— Start of PROVIDED TEXT —

The terraces are no longer empty and – though much in the world has changed since they were occupied last – the ugliness that has stalked them for decades remains, undimmed and emboldened.
Before Saturday afternoon, the last time Millwall fans trudged down Ilderton Road towards The Den was February 29th – a little under three months before George Floyd was murdered by a Minneapolis police officer.
That awful day in May – and the convulsions it has sparked since – evidently did not pass that corner of southeast London by. And while it may have prompted introspection at the club, any newfound desire to be proactive in the face of racism clearly didn’t filter down to the fanbase. Quite the opposite.
This should have been an occasion punctuated by joy, as it was in Liverpool and across the Thames at Tottenham. Instead the first impulse of the 2,000 home fans permitted at The Den – season-ticket holders, the club’s core fanbase – was to boo.
More depressing still is the equivocation and moralising that has come since. Supporters have claimed that their actions were not racist, they were merely expressing their distaste for the “Marxist” politics of Black Lives Matter. Others leaping to their defence decried how a “single act of solidarity” has transformed into a “protracted moral lecture”.
From the outset it was dishearteningly predictable that, the more powerful the Black Lives Matter message became, the more it would be twisted and manipulated by those who oppose it.

— End of PROVIDED TEXT —
— Start of RECORDED INFORMATION —

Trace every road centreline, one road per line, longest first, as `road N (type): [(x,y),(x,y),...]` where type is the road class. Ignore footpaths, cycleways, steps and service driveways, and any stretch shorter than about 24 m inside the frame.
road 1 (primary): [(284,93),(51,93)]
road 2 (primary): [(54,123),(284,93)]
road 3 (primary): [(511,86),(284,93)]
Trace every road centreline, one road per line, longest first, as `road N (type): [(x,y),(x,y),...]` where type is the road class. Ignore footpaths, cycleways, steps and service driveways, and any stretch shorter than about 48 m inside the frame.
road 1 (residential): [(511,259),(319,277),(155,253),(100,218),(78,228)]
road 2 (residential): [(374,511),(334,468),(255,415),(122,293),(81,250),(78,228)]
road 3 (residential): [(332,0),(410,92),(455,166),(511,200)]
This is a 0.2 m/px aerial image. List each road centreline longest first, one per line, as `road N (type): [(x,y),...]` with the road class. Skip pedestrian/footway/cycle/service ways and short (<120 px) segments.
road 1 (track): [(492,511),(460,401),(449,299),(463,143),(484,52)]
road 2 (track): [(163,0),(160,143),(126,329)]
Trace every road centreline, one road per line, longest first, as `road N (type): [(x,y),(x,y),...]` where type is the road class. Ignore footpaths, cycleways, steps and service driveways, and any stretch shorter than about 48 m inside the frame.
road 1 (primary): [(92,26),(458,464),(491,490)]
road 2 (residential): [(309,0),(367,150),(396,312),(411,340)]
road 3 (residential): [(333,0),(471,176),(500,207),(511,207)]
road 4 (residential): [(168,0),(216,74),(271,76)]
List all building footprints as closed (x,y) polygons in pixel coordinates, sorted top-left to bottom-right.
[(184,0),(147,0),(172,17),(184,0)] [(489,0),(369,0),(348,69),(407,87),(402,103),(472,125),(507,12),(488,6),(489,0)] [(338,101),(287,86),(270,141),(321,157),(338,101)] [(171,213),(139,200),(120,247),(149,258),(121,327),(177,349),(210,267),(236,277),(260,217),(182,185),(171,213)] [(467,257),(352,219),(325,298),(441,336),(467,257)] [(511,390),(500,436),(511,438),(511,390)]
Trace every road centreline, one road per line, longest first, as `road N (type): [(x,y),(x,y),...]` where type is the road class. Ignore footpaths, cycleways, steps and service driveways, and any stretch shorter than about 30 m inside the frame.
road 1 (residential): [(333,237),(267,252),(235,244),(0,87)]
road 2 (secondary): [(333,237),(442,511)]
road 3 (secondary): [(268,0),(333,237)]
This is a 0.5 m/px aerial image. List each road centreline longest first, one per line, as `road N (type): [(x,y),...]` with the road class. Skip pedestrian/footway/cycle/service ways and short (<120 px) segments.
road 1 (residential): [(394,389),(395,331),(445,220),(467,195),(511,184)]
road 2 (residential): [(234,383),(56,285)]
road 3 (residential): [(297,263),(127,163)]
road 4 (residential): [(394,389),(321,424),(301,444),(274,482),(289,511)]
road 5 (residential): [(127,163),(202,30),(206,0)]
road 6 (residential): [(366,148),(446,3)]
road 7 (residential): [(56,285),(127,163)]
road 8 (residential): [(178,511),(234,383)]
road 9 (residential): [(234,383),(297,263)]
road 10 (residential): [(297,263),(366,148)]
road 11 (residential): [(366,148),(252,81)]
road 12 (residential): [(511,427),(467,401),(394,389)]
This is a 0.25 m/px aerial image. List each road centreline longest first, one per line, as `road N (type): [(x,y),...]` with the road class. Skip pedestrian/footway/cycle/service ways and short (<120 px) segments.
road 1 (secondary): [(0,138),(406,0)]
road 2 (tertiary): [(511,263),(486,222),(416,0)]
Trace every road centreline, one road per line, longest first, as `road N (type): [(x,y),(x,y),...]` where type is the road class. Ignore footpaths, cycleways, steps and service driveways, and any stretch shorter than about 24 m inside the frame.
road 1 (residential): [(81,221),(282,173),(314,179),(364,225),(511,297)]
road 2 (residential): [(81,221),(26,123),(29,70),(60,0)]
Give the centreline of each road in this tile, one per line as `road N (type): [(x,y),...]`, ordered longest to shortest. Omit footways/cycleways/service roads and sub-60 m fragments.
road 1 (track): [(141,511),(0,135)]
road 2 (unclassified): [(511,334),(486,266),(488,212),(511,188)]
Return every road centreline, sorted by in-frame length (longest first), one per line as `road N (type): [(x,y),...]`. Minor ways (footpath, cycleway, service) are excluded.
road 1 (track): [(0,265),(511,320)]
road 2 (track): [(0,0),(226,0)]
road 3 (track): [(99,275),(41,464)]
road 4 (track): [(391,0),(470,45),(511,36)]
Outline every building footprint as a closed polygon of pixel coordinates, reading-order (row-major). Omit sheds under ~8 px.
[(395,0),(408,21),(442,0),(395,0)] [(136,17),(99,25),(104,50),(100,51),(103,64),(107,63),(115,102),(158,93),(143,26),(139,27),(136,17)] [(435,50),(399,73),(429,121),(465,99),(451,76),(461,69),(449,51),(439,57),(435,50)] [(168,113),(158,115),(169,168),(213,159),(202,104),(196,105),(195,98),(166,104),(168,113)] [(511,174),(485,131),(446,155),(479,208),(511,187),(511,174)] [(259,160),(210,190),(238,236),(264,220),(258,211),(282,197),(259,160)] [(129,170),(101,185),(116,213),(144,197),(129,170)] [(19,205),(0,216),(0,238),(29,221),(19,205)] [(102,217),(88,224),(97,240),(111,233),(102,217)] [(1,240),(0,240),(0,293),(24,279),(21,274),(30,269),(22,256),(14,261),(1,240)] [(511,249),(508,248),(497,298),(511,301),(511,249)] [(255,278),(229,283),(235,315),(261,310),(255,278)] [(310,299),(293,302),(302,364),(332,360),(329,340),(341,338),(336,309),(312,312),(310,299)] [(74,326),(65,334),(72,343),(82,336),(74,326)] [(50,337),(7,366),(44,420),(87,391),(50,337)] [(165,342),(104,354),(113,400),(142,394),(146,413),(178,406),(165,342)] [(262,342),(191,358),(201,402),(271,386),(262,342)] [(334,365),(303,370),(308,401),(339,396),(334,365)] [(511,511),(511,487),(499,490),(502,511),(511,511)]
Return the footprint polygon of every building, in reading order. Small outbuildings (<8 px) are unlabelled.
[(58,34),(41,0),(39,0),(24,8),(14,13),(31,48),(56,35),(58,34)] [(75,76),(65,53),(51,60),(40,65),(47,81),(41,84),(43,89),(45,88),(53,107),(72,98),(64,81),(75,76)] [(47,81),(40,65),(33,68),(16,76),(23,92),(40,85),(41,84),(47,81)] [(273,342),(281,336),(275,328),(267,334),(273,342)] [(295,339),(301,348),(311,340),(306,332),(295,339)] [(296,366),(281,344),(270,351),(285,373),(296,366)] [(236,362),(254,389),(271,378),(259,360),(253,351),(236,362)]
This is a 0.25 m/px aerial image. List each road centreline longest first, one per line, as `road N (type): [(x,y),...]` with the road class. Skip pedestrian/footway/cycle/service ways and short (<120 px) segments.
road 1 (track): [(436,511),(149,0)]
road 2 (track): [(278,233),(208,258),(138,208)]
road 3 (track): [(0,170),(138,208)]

— End of RECORDED INFORMATION —

• **SHORT PROBLEM 1**
According to the Millwall article, how many home fans were permitted at The Den?
• **SHORT PROBLEM 2**
Please reproduce the part of the Millwall article starting with "That awful day" and going on through "was to boo.".

• **CORRECT RESPONSE 1**
2,000 home fans were permitted at The Den.

• **CORRECT RESPONSE 2**
That awful day in May – and the convulsions it has sparked since – evidently did not pass that corner of southeast London by. And while it may have prompted introspection at the club, any newfound desire to be proactive in the face of racism clearly didn’t filter down to the fanbase. Quite the opposite.
This should have been an occasion punctuated by joy, as it was in Liverpool and across the Thames at Tottenham. Instead the first impulse of the 2,000 home fans permitted at The Den – season-ticket holders, the club’s core fanbase – was to boo.